Politika

Bahçeli: Avrupa'yı bahane etmek saptırma

MHP lideri Bahçeli, "Parti kapatma ve yargı bağımsızlığı konularında Avrupa'yı bahane etmek en büyük yalan ve saptırmadır" dedi.

11 Nisan 2010 03:00
T24 - MHP Genel Başkanı Devlet Bahçeli, "Parti kapatma ve yargı bağımsızlığı konularında Avrupa'yı bahane etmek en büyük yalan ve saptırmadır" dedi.


Bahçeli, partisinin Anadolu Gösteri Merkezi'nde düzenlenen "Bölge İstişare Toplantısı"nda yaptığı konuşmada, "Türkiye'nin her yönden çok ağır bir buhran hali yaşadığını, daha kritik bir dönemin de arifesinde bulunduğunu" ifade etti.
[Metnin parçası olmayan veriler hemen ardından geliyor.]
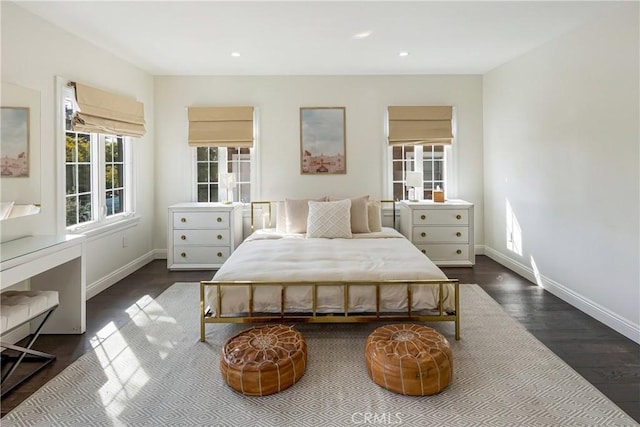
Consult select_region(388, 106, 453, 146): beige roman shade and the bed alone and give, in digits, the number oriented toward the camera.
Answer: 2

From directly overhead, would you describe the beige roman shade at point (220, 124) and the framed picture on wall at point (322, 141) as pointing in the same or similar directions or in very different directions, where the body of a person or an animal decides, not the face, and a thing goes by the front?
same or similar directions

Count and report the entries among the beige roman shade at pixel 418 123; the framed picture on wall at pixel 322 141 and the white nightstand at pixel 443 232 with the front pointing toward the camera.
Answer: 3

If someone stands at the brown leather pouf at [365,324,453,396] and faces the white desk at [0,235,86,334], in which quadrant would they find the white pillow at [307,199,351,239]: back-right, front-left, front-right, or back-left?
front-right

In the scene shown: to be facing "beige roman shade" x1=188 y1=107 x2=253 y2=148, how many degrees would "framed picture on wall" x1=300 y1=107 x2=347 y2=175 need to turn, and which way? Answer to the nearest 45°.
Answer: approximately 90° to its right

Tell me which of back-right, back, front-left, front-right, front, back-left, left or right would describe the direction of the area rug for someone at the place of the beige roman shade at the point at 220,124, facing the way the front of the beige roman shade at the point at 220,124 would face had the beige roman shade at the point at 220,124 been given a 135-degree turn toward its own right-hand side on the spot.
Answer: back-left

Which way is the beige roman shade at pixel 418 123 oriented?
toward the camera

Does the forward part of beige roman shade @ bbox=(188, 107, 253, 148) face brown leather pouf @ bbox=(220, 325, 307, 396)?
yes

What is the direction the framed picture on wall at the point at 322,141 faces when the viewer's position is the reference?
facing the viewer

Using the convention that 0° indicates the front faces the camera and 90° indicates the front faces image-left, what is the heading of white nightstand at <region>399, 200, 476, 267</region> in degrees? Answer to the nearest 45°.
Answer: approximately 0°

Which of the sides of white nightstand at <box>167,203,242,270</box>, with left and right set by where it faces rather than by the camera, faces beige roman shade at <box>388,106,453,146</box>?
left

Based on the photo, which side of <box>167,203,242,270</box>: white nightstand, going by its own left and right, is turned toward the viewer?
front
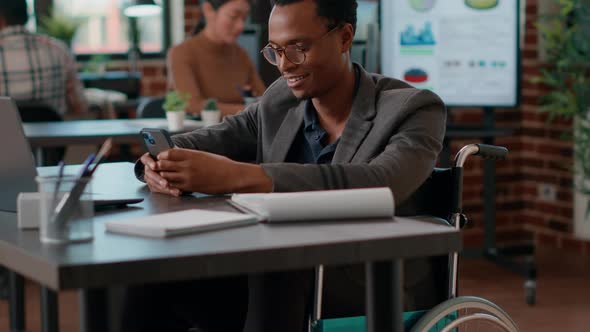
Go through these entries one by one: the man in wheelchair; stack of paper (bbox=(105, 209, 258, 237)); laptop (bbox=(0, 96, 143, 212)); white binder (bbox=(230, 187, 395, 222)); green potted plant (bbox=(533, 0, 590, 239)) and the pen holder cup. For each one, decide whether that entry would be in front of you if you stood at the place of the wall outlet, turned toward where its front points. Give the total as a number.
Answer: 6

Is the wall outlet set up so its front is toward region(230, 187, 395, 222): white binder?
yes

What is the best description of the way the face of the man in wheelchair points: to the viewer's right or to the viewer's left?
to the viewer's left

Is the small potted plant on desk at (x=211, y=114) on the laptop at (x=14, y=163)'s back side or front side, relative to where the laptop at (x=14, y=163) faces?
on the front side

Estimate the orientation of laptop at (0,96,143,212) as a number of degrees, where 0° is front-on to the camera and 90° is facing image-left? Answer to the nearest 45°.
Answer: approximately 225°

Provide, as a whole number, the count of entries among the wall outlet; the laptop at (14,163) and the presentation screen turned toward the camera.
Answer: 2

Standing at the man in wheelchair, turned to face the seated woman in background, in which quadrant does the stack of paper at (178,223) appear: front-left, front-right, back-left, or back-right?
back-left
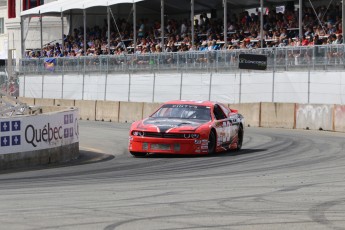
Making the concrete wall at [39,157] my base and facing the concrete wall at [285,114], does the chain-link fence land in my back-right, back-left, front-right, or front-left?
front-left

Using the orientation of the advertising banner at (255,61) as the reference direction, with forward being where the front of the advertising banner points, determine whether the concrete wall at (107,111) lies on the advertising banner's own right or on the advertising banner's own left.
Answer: on the advertising banner's own right

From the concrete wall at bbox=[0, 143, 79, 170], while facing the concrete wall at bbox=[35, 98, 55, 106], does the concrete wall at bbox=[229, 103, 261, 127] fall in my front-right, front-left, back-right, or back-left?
front-right

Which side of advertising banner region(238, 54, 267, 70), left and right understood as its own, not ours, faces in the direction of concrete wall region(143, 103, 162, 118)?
right

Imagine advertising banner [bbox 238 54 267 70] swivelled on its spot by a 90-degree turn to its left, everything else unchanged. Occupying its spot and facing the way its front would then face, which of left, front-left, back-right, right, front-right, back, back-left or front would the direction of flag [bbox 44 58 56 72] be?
back-left

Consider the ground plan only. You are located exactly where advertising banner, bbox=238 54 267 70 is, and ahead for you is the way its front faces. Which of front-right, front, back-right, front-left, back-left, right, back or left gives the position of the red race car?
front

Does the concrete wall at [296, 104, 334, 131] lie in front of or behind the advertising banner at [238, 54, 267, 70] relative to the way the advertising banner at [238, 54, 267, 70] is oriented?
in front

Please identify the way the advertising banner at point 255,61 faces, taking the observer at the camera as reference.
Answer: facing the viewer

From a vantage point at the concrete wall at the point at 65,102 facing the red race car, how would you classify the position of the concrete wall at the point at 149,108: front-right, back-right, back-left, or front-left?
front-left
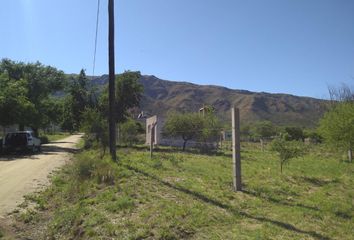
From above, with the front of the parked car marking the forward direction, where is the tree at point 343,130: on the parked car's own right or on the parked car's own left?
on the parked car's own right

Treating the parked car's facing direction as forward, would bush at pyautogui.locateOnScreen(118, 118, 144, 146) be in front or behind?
in front

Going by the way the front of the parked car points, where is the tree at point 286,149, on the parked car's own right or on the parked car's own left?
on the parked car's own right

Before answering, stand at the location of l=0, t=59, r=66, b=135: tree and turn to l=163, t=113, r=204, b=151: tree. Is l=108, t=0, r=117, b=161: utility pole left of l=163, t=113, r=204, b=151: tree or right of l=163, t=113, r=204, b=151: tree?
right

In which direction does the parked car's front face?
away from the camera

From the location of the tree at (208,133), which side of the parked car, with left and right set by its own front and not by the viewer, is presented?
right
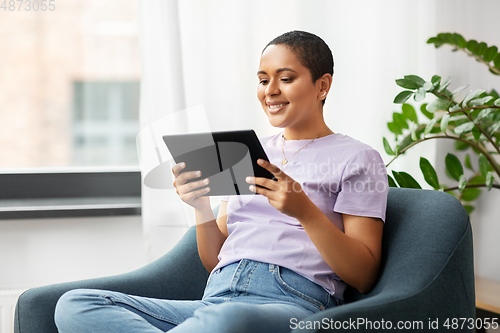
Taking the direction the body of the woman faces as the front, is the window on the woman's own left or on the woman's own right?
on the woman's own right

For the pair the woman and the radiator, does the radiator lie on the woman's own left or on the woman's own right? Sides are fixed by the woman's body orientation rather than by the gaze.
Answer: on the woman's own right

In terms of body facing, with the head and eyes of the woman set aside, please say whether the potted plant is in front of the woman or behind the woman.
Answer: behind

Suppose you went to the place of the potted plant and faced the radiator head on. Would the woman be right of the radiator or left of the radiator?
left

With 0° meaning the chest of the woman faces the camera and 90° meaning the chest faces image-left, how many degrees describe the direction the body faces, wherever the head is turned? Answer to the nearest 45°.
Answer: approximately 45°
Başbakan Recep Tayyip Erdoğan'ın, 1991 yılında yayınladığı raporda, "Yıkıcı hususların siyaset alanına sokulması ve Anayasa'ya yedirilmesi için aşamalı Anayasa değişiklikleri" planlandığını iddia eden Bahçeli, sözlerini şöyle sürdürdü:


"Bugünkü tekliflerin içinde 'açılım' denen yıkımla ilgili maddelerin açıkça bulanmaması kimseyi aldatmamalıdır. Yapılmak istenen, bir sonraki Anayasa değişiklik paketlerinde yer alacak alçaklıkların önünün açılmasıdır, pürüzlerin şimdiden ortadan kaldırılmasıdır. Yıkım projelerinin uygulanmasında önüne çıkacak engellerin şimdiden temizlenmesidir. Yapılması düşünülen, ileride önümüze sürülecek ihanet projelerinin gelecekte adli takipten ve yasal engellerden kurtarılmasıdır. Yoksa iddia edildiği gibi AKP'nin demokrasi ve demokratikleşme, özgürlük ve özgürleşme, hukuk ve adalet aramak gibi bir inancı ve tasası yoktur."



'AB'de hesap vermeyi geciktiren bir başbakan örneği yok'



"Sanal Avrupalılaşma iddiaları"nın da AKP tarafından paravan yapıldığını ileri süren MHP Genel Başkanı Bahçeli, şunları söyledi:


"AKP zihniyetine göre milletimizi parçalara ayırmak da Avrupalı olmanın şartıdır, Anayasa vasıtası ile bölünmeye kapı aralamak da AB'nin gereğidir. Özellikle parti kapatma ve yargı bağımsızlığı konularında Avrupa'yı bahane etmek en büyük yalan ve saptırmadır. AB şartlarında, etnik bölücülük yapmak, bölünme çağrılarında bulunmak, anayasaya bölücülüğü uydurmak yoktur. Adalet önünde hesaptan kaçan, milletvekili dokunulmazlığına sığınan adalet kaçkını başbakan ve bakanlar Avrupa'da yoktur.


AB ülkelerinde yolsuzlukları aklamak, yaptıklarını suç olmaktan çıkartmak için kendine göre yargı sistemi arayışına giren iktidar partileri de yoktur. AB'de hakkında 'kalpazanlık ve evrakta sahtecilik' suçlamalarıyla dosyası Meclis'te duran ve hesap vermeyi geciktiren bir başbakan örneği de yoktur. Ve bütün bu gerekçeler ve paravanlar ülkemizi karanlık bir maceraya sürüklemek isteyenlerin bahanelerinden başka bir anlam taşımamaktadır.


Evet, anayasa değişmelidir. Buna ihtiyaç vardır. Ancak bu önce ahlaka uygun yöntemlerle, başkalarına saygı gösteren bir anlayışla, farklı düşüncelere kulak veren bir etik yaklaşımla, toplumun tamamını dinleyen bir geniş görüşle, azami uzlaşma kanallarının arayışı ile yapılmalıdır. Bugün bunların ve beklentilerimizin hiçbirisi karşımızda yoktur. Bu, Anayasa değişikliklerine usulden karşı çıkışımızın birinci yönüdür. Diğeri ise önerilerimizin dikkate alınmamasına yönelik itirazlarımızdır."